Wednesday, July 20, 2005

Shooting fish in a barrel

I admit, when I was about 11 years old I liked Unicorns. And Pegasuses. I drew them in art class. I read about them in silly books by Piers Anthony. At the time, I kinda knew that it was dorky, but it was the natural extension from the books about horses that I got from the library. I went through my horsy girl period- and since we lived in town and didn't have any way to care for a horse, I got over it. I also discovered that the kids who did have horses put a lot of work into the whole endeavor- and I was too lazy for ballet lessons even.

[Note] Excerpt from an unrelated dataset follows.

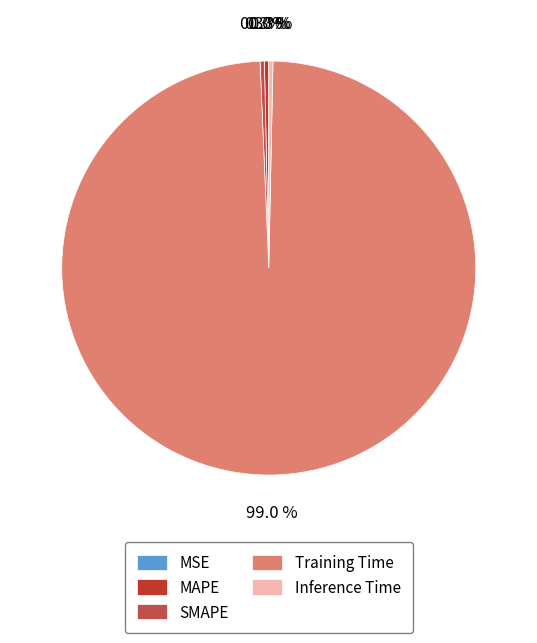

Does Inference Time account for over 50% of the chart?

No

When I found this site with unicorn poetry(via some other site, I don't remember- possibly Gawker), I winced. These (and I'm assuming a lot, I know) women haven't gotten over their Unicorn phase. And don't look like they ever will. Creativity is good and all, but wow. I guess I never identified that closely with unicorns. Or pegasuses.




Look into her eyes
what do you see?
Do you see you there,
or something so different?

She is not like you,
her soul is too pure.
She is one of them,
she's a unicorn.

Do you know,
what a unicorn is?
Do you know,
where they go to play?

She knows, look into
her all knowing eyes.
She has seen them play,
and she was seen them laugh.

She is a unicorn,
far different from you.
I am with her now,
because I'm one too.

4 comments:

(S)wine said...

Fucking weak. Weak, weak, weak. These women ought to go back to whatever the feck they were doing before they began to write. Hopefully, reading.

slyboots2 said...

The mean side of me comes out when I read this kind of stuff and realize that it's probably some 40ish largish kind of virginal woman responsible. I want to shake her, tear off her unicorn purple sweatshirt and lead her bleary ass into a shall we say, adult life.

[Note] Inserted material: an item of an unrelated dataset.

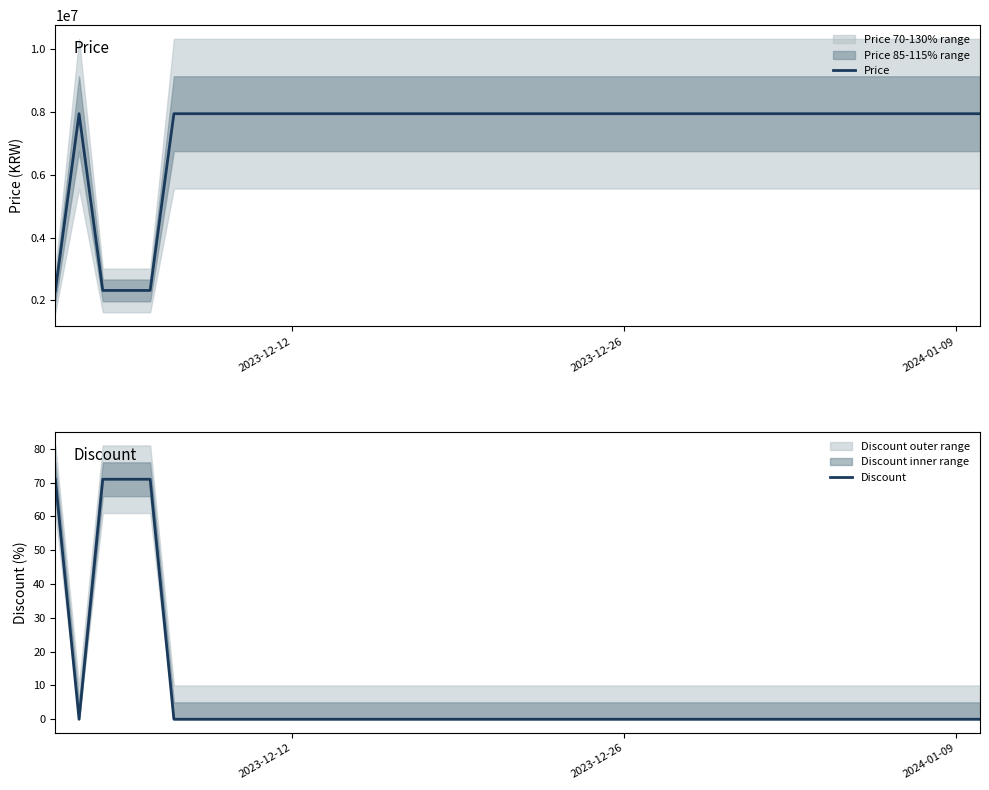

True or false: Price and Discount intersect in this chart.

False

And then I remember Dawn in Welcome to the Dollhouse, and I get very sad inside. These women are shut ins who read all of the books about unicorns ever written. Over and over.

(S)wine said...

Someone throw Dostoevsky's "Notes from the Underground" through their feckin' shut-in windows. I feel no pity for them. They're also the ones crying "woe is me, 'cause I'm such an artist and no one appreciates it."

Right, then.

slyboots2 said...

God- the bracing shock of Dostoevsky would probably kill the poor dears. But I suppose it would no doubt do the trick. We could always chuck Austen or a Bronte in afterwards as a bandaid.